27
Olivia
I’m whisked off to the hospital with Doctor Morgan accompanying us in the dark van. The same vehicle they used to snatch me off the street.
She doesn’t say anything, but she looks about as stressed as I feel, minus the pain of being in labor. It’s clear to me that she’s under duress.
What do they have on her?
Have they threatened her family?
I can’t worry about her. My focus is on the little girl about ready to burst through the seams and arrive far earlier than I’d like.
The doctor is monitoring my contractions on the way to the hospital.
Each bump in the road is a new brand of torture and pain. I want to scream for the driver to pull over, but I don’t think he will, nor does it matter. It’s not like I can run and escape. If we do pull over, I’m at the mercy of the newborn I’m about to give birth to, and that doesn’t involve running far. Maybe onto the grass.
“You’re doing good,” Doctor Morgan says as she studies her watch and times my contractions.

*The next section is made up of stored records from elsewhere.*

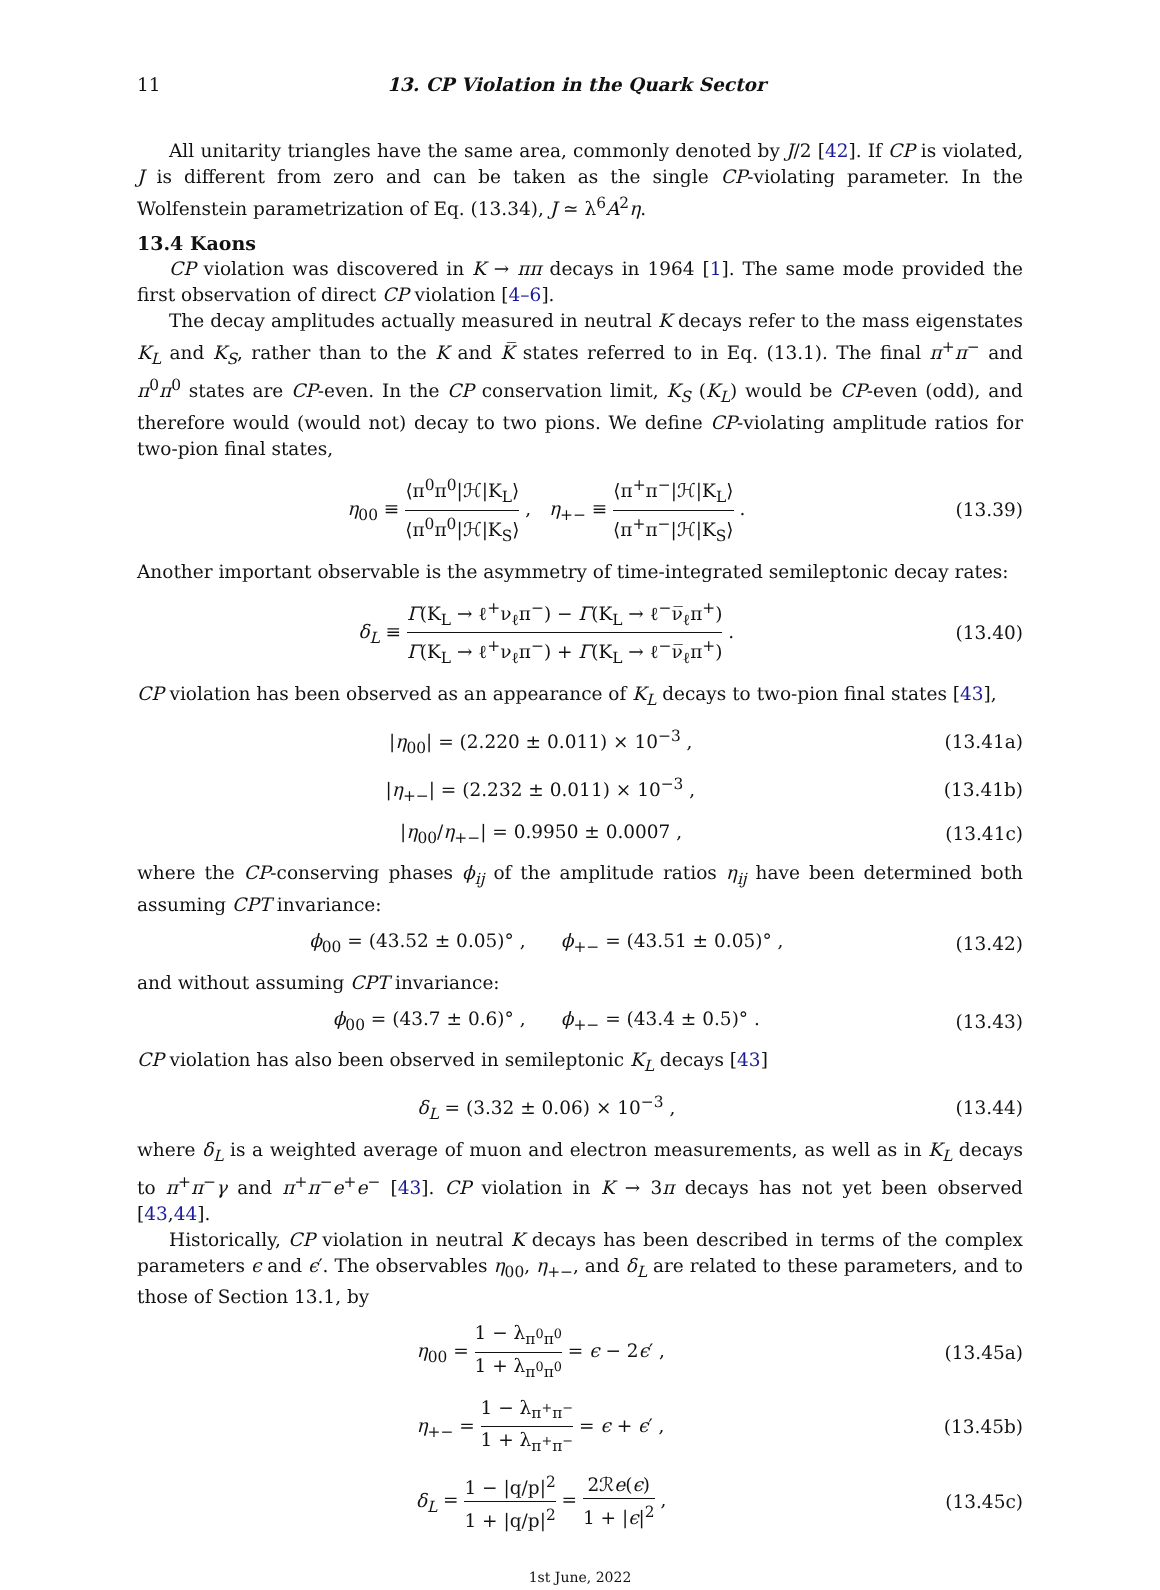11 13. CP Violation in the Quark Sector
All unitarity triangles have the same area, commonly denoted by J/2 [42]. If CP is violated, J is different from zero and can be taken as the single CP-violating parameter. In the Wolfenstein parametrization of Eq. (13.34), J ≃ λ<sup>6</sup>A<sup>2</sup>η.
13.4 Kaons
CP violation was discovered in K → ππ decays in 1964 [1]. The same mode provided the first observation of direct CP violation [4–6].
The decay amplitudes actually measured in neutral K decays refer to the mass eigenstates K<sub>L</sub> and K<sub>S</sub>, rather than to the K and K̅ states referred to in Eq. (13.1). The final π<sup>+</sup>π<sup>−</sup> and π<sup>0</sup>π<sup>0</sup> states are CP-even. In the CP conservation limit, K<sub>S</sub> (K<sub>L</sub>) would be CP-even (odd), and therefore would (would not) decay to two pions. We define CP-violating amplitude ratios for two-pion final states,
η<sub>00</sub> ≡ ⟨π<sup>0</sup>π<sup>0</sup>|ℋ|K<sub>L</sub>⟩ ⟨π<sup>0</sup>π<sup>0</sup>|ℋ|K<sub>S</sub>⟩ , η<sub>+−</sub> ≡ ⟨π<sup>+</sup>π<sup>−</sup>|ℋ|K<sub>L</sub>⟩ ⟨π<sup>+</sup>π<sup>−</sup>|ℋ|K<sub>S</sub>⟩ . (13.39)
Another important observable is the asymmetry of time-integrated semileptonic decay rates:
δ<sub>L</sub> ≡ Γ(K<sub>L</sub> → ℓ<sup>+</sup>ν<sub>ℓ</sub>π<sup>−</sup>) − Γ(K<sub>L</sub> → ℓ<sup>−</sup>ν̅<sub>ℓ</sub>π<sup>+</sup>) Γ(K<sub>L</sub> → ℓ<sup>+</sup>ν<sub>ℓ</sub>π<sup>−</sup>) + Γ(K<sub>L</sub> → ℓ<sup>−</sup>ν̅<sub>ℓ</sub>π<sup>+</sup>) . (13.40)
CP violation has been observed as an appearance of K<sub>L</sub> decays to two-pion final states [43],
|η<sub>00</sub>| = (2.220 ± 0.011) × 10<sup>−3</sup> , (13.41a)
|η<sub>+−</sub>| = (2.232 ± 0.011) × 10<sup>−3</sup> , (13.41b)
|η<sub>00</sub>/η<sub>+−</sub>| = 0.9950 ± 0.0007 , (13.41c)
where the CP-conserving phases ϕ<sub>ij</sub> of the amplitude ratios η<sub>ij</sub> have been determined both assuming CPT invariance:
ϕ<sub>00</sub> = (43.52 ± 0.05)° , ϕ<sub>+−</sub> = (43.51 ± 0.05)° , (13.42)
and without assuming CPT invariance:
ϕ<sub>00</sub> = (43.7 ± 0.6)° , ϕ<sub>+−</sub> = (43.4 ± 0.5)° . (13.43)
CP violation has also been observed in semileptonic K<sub>L</sub> decays [43]
δ<sub>L</sub> = (3.32 ± 0.06) × 10<sup>−3</sup> , (13.44)
where δ<sub>L</sub> is a weighted average of muon and electron measurements, as well as in K<sub>L</sub> decays to π<sup>+</sup>π<sup>−</sup>γ and π<sup>+</sup>π<sup>−</sup>e<sup>+</sup>e<sup>−</sup> [43]. CP violation in K → 3π decays has not yet been observed [43,44].
Historically, CP violation in neutral K decays has been described in terms of the complex parameters ϵ and ϵ′. The observables η<sub>00</sub>, η<sub>+−</sub>, and δ<sub>L</sub> are related to these parameters, and to those of Section 13.1, by
η<sub>00</sub> = 1 − λ<sub>π<sup>0</sup>π<sup>0</sup></sub> 1 + λ<sub>π<sup>0</sup>π<sup>0</sup></sub> = ϵ − 2ϵ′ , (13.45a)
η<sub>+−</sub> = 1 − λ<sub>π<sup>+</sup>π<sup>−</sup></sub> 1 + λ<sub>π<sup>+</sup>π<sup>−</sup></sub> = ϵ + ϵ′ , (13.45b)
δ<sub>L</sub> = 1 − |q/p|<sup>2</sup> 1 + |q/p|<sup>2</sup> = 2ℛe(ϵ) 1 + |ϵ|<sup>2</sup> , (13.45c)
1st June, 2022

We’re not alone in the back of the van. A man with a giant scar across his left cheek holds a gun in his hand. It’s a threat. His finger isn’t on the trigger, but he knows we are at his mercy.
We pull up at the hospital emergency room bay, and the man with the scar opens the back door while the driver retrieves a wheelchair near the front entrance.
In a matter of minutes, I’m shuffled through the hospital and up to labor and delivery. The men with the guns have their weapons hidden, but they’re just a few feet behind us. Doctor Morgan is pushing the wheelchair, taking charge of me as her patient.
“You have to wait out here,” she warns the mobsters as she ushers me back through the double doors.
“We have orders to stay at her side at all times,” the scar-faced man says.
“I don’t care. You wait out here, or I call security.”
They huff and snort their discontent as she wheels me through the secure area. “Relax, they can’t get to us back here.”
I wish I could believe her, but they aren’t going just to let me go and leave us alone now that I’m in labor.
The pain rips through me, another contraction. I have so many questions, concerns, worries, but none of them matter.
Jace isn’t here.
Maybe that’s for the best. I don’t want him in the delivery room if he is mafia and responsible for Austin and John’s death.
I don’t want him anywhere near the baby.
And the baby is coming now. It feels like any minute, and the little one will be making its grand entrance into the world.